That's not the way a free market is supposed to work. The networks are perverting the capitalist system. Now that the musicians have their jobs, the networks are betting that they will be afraid to risk losing them to fight for the full amount they are due. These musicians have children and healthcare costs (which many of them have to pay out of their flat paychecks because they don't get health coverage), so it would be too risky for them to strike. It's not just about dollars for them. It's about health, well being, and survival. Corporations don't have to worry about things like that.

These musicians are also freelancers. When they work full time on a series they are turning down other work and making themselves "unavailable," so just walking away and picking up another job that pays the same amount isn't as simple as you make it sound. Those other jobs have already been filled.

Because they know this, the networks are digging in their heels and refusing to let the revenue flow to the creators of the music. That's not a free market. That's exploitation of a power position over a worker's paycheck. This is why developed societies see the need for unions. They understand that an employer has this inherent power advantage.
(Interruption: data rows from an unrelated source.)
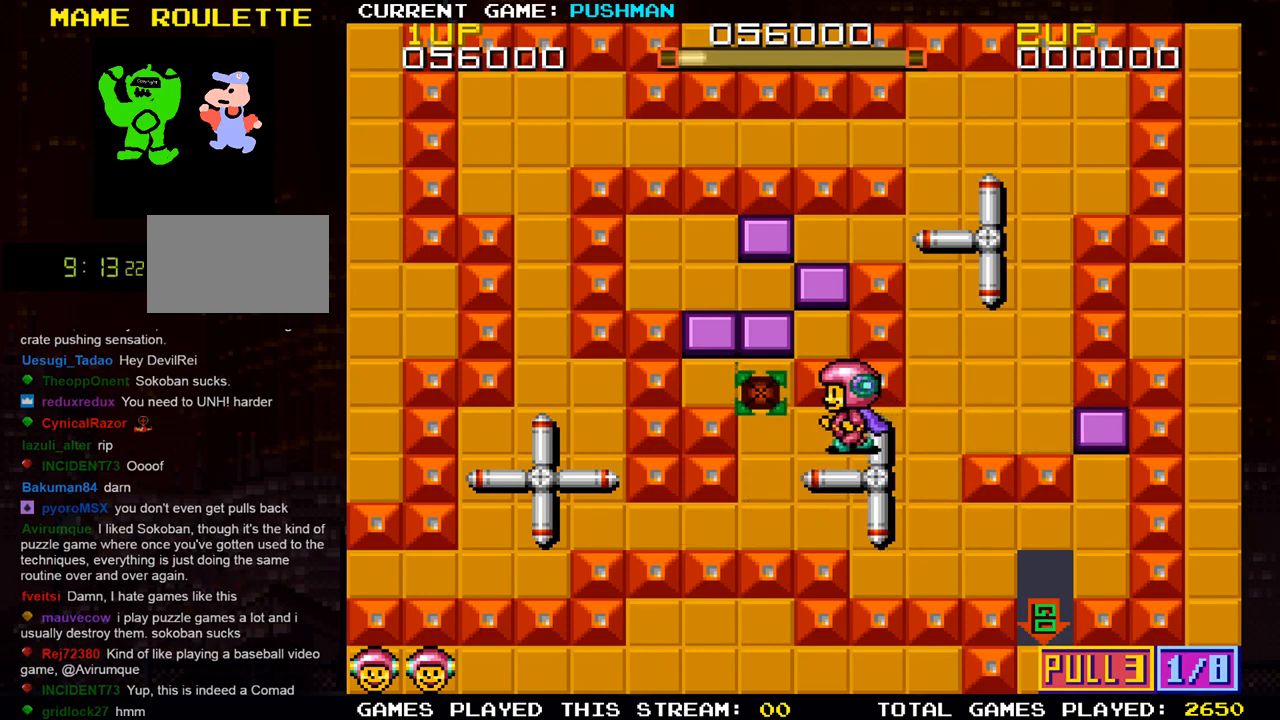
Gameplay with a controller (arcade stick); each line is a JSON object with the inputs held at the frame after it. "events" lists button and stick changes between this image and that frame as [ms after this image, input, new state], when the widget could be followed in between. Not read: L3 R3.
{"buttons": [], "left_stick": "down", "events": [[17, "left_stick", "down"]]}
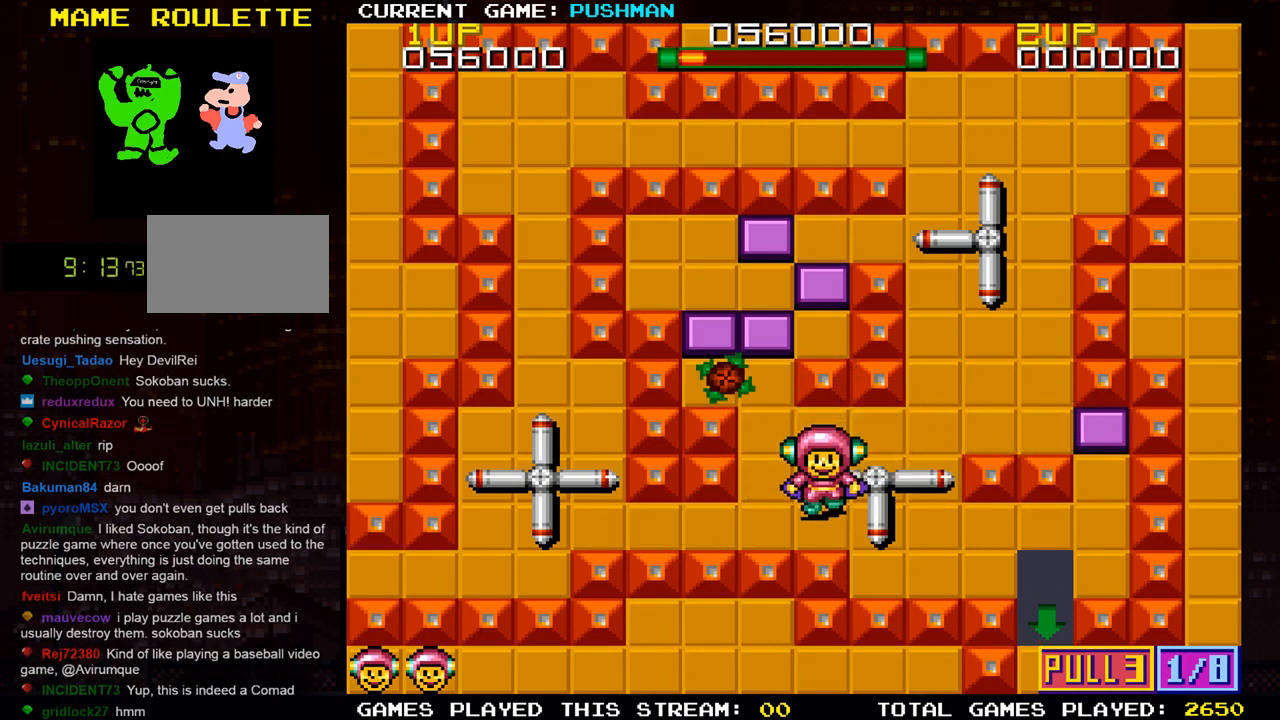
{"buttons": [], "left_stick": "right", "events": [[33, "left_stick", "center"], [117, "left_stick", "right"]]}
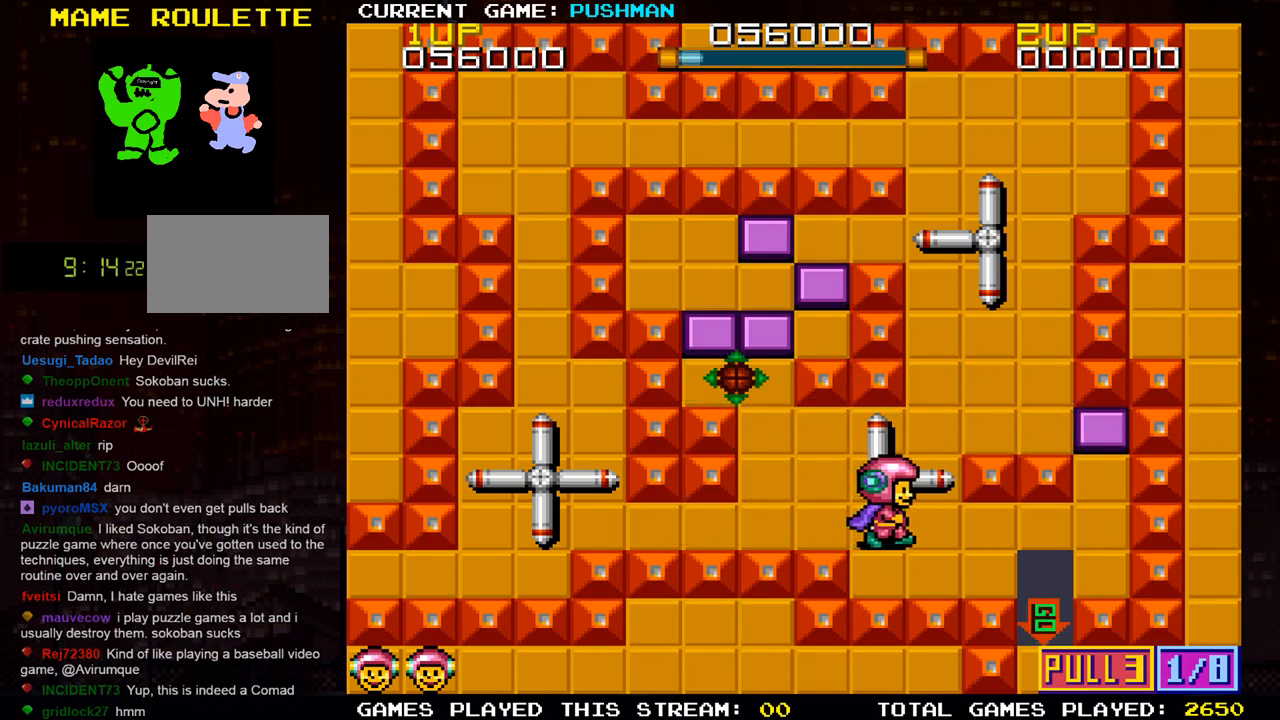
{"buttons": [], "left_stick": "center", "events": [[317, "left_stick", "center"]]}
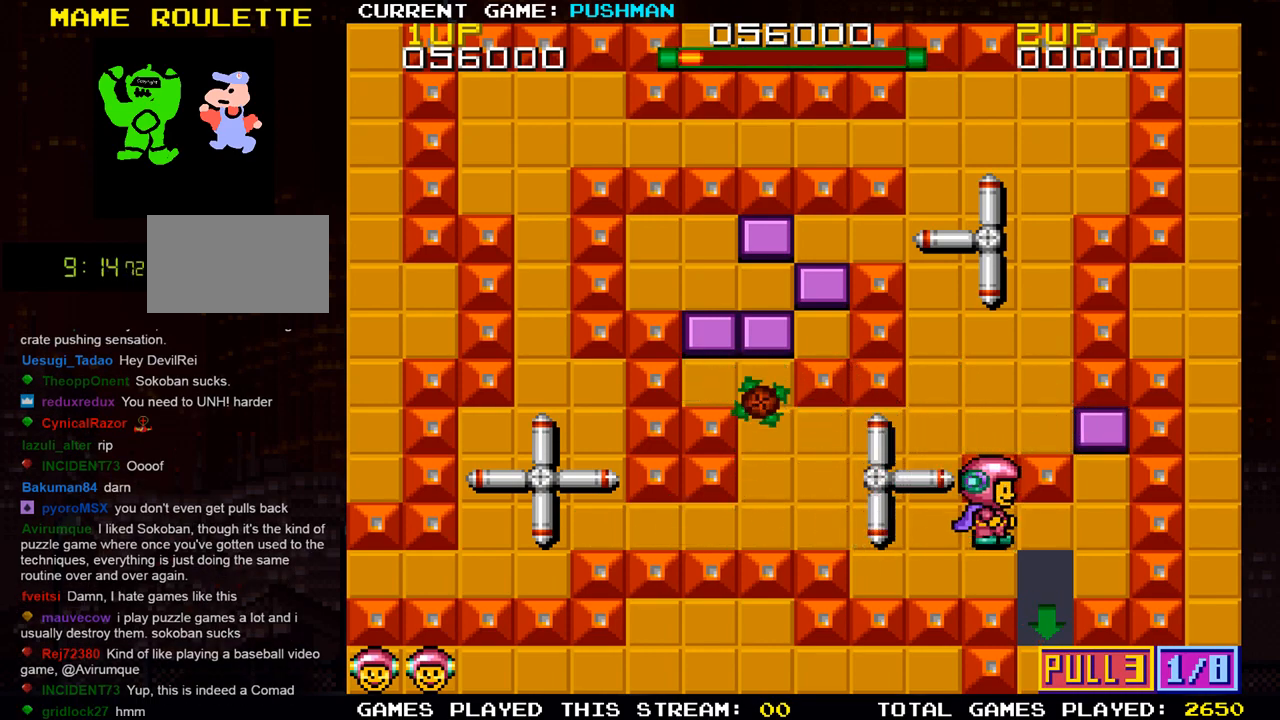
{"buttons": [], "left_stick": "center", "events": []}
So the AFM a mafia? Hardly. That's insulting to me and all the professional musicians out there who are part of the AFM and fighting hard to be properly compensated for our work just like everyone else on our shows.


----------



## dinerdog (Sep 25, 2012)

*Re: Live TV musicians*

+1


----------



## chimuelo (Sep 25, 2012)

*Re: Live TV musicians*

I use to watch Lettermen just to hear Pauls guest performers and his B3 chops plus Oberheim stuff.
They never really had a full 11 piece Horn Section so he would use the Oberheim synths Brass and Mod Wheel to thicken up the section shakes and it was a great technique.
Now I like the guys on Leno but they never have guests anymore which kind of takes the winging it factor out of it.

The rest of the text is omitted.